Exercise prompt. Below are the records; give again exactly the line with "pottery: none [547,496,632,590]", the line with "dish towel: present", and each line that lies between them, and nothing besides.

Records supplied.
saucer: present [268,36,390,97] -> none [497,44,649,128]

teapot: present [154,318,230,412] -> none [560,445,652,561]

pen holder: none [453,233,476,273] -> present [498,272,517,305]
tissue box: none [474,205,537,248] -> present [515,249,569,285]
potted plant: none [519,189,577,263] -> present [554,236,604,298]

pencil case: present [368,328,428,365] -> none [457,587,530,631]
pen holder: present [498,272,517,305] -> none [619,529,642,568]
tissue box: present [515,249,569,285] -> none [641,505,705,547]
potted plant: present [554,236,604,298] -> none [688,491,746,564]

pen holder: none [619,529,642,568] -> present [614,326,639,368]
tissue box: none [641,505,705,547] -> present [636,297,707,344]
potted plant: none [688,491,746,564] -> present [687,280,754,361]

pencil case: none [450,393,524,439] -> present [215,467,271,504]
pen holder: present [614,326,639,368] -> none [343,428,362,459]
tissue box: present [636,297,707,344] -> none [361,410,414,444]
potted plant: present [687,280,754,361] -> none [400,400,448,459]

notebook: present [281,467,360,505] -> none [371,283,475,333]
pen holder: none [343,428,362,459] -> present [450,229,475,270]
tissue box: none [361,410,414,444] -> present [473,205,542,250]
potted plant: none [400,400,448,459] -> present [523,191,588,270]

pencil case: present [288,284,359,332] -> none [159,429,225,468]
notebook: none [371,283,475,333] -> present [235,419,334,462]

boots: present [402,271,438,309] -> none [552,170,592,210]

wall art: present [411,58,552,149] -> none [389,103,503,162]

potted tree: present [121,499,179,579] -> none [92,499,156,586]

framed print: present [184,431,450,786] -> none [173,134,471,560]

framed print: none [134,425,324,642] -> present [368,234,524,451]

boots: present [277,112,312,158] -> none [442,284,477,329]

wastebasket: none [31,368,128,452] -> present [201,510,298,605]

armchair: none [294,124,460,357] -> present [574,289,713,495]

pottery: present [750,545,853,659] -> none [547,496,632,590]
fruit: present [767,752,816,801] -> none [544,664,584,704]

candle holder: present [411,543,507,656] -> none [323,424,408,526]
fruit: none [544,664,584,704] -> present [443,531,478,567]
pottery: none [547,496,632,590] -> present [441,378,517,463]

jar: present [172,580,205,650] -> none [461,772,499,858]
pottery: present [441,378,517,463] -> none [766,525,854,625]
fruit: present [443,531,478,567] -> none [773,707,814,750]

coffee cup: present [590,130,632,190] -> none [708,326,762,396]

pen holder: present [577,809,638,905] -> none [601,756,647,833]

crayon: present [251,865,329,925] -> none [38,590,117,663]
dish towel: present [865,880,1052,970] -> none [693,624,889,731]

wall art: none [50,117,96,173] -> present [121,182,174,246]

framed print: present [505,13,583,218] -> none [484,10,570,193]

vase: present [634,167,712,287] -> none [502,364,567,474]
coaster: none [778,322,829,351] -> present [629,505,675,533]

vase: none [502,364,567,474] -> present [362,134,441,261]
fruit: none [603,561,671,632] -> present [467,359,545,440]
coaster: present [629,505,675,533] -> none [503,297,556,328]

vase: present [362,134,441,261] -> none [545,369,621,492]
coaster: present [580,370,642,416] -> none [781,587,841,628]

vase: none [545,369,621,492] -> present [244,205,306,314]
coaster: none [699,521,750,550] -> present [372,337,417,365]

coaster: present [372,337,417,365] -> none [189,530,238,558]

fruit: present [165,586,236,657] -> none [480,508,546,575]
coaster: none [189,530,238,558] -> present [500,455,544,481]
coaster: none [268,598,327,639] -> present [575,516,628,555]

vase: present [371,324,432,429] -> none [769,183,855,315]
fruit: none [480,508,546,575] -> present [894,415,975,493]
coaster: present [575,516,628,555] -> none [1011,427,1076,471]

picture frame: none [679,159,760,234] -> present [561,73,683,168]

Solution for this problem.
pottery: none [547,496,632,590] -> present [441,378,517,463]

jar: present [172,580,205,650] -> none [461,772,499,858]
pottery: present [441,378,517,463] -> none [766,525,854,625]
fruit: present [443,531,478,567] -> none [773,707,814,750]

coffee cup: present [590,130,632,190] -> none [708,326,762,396]

pen holder: present [577,809,638,905] -> none [601,756,647,833]

crayon: present [251,865,329,925] -> none [38,590,117,663]
dish towel: present [865,880,1052,970] -> none [693,624,889,731]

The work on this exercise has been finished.